Directeur musical de l'Orchestre de la Radio  de Francfort depuis 2006, l'année de cet enregistrement, Paavo Järvi démontre une évidente compréhension de la musique de Bruckner: à la propension à la lenteur méditative (frappante dans l'Adagio déjà cité ou mouvement II), le chef se montre d'une nervosité dramatique plus engageante dans le Scherzo, tout en ciselant avec ampleur et opulence, la solennité de l'effectif: massivité colossale (wagnérienne) et allant du Finale, lui aussi parfaitement étagé.

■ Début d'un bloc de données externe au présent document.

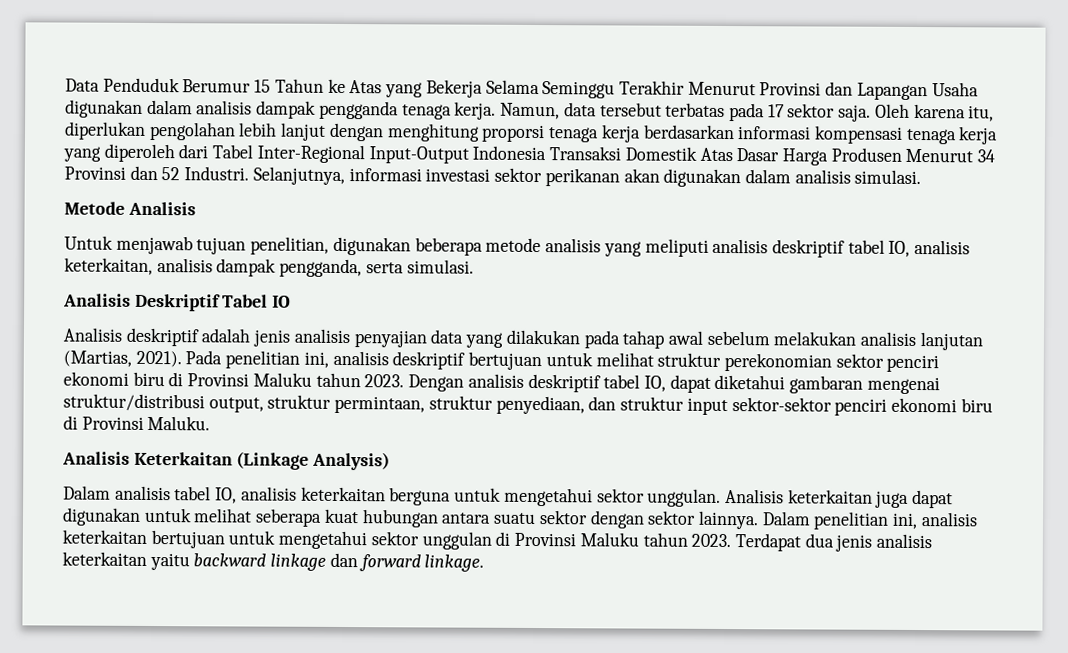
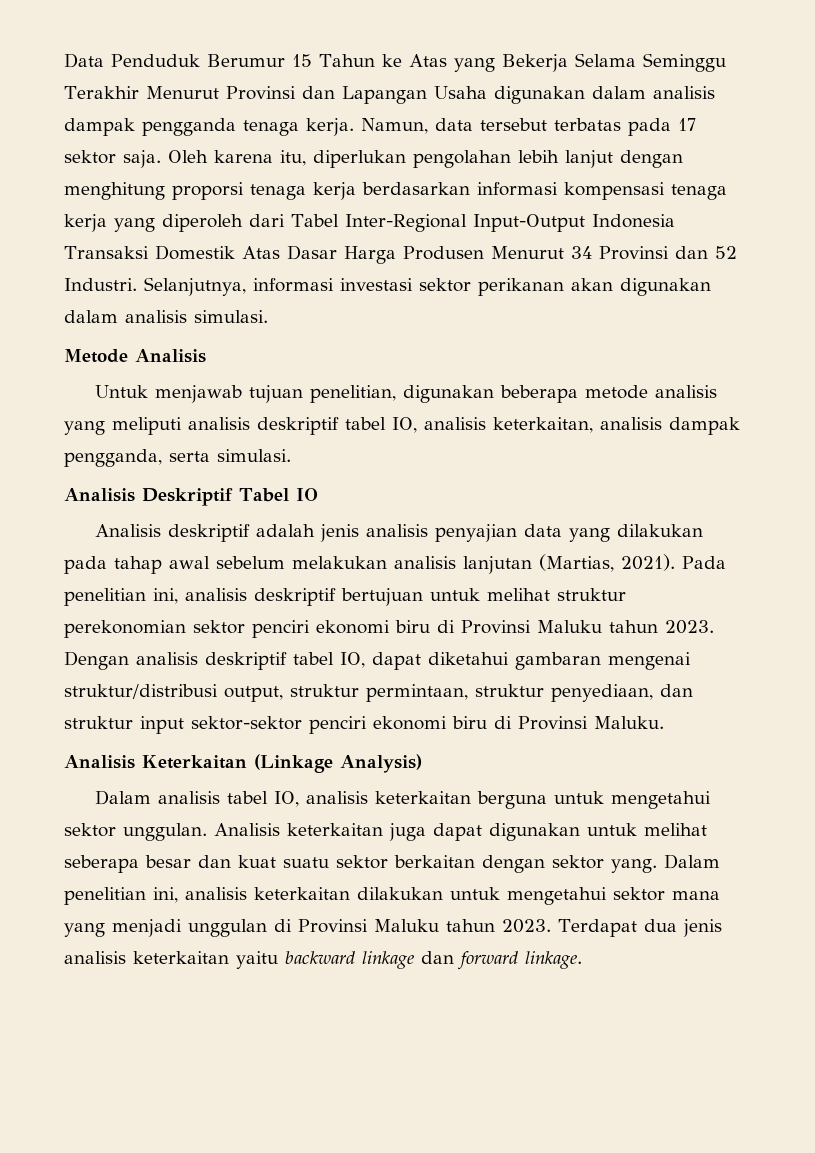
[323,508,492,528] kuat hubungan antara -> [145,855,276,868] besar dan kuat
(588, 517) none -> [394,855,475,868] berkaitan
[697,510,759,530] lainnya. -> [611,859,657,873] yang.
[150,529,419,550] bertujuan untuk mengetahui sektor -> [357,887,720,905] [64,919,182,937] dilakukan untuk mengetahui sektor mana yang menjadi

Disciple de Wand, et aussi de Furtwängler, le maestro dévoile tout autant une sensibilité instrumentale analytique, détachant timbres et alliances de couleurs, aux cordes, aux cuivres, aux bois. Disposant d'une phalange qui a déjà joué Bruckner dans son histoire (sous la direction d'Eliahu Inbal), Paavo Järvi annonce la suite de cette aventure Bruckner à Francfort, l'idée d'une intégrale a même été clairement annoncée. Nous suivrons donc ce nouveau cycle Brucknérien, aux côtés des lectures parallèles, proches, avec un orchestre plus somptueux encore (Staatskapelle Dresden, Fabio Luisi, dans une Symphonie n°9 de Bruckner, envoûtante), plus éloignée et tout autant captivante, sur instruments d'époque et orchestre "dégraissé" d'autant plus ciselé et mordant, celui des Champs Elysées, sous la conduite essentielle de Philippe Herreweghe.
Mis en perspective avec la parution d'un récent livre sur Anton Bruckner paru aux éditions Actes Sud, le retour de Bruckner se confirme mois après mois. Ce nouveau cycle des symphonies d'Anton Bruckner devrait se révéler capital en dévoilant les capacités interprétatives du chef d'origine estonienne, avant sa prise de fonction à Paris. A suivre pas à pas.

Anton Bruckner (1824-1896): Symphonie n°7 en mi majeur, 1881-1883. HR Sinfonieorchester, Frankfurt radio symphony orchestra. Paavo Jarvi, direction. Ampleur et profondeur sonore attractive grâce à l'enregistrement en sacd.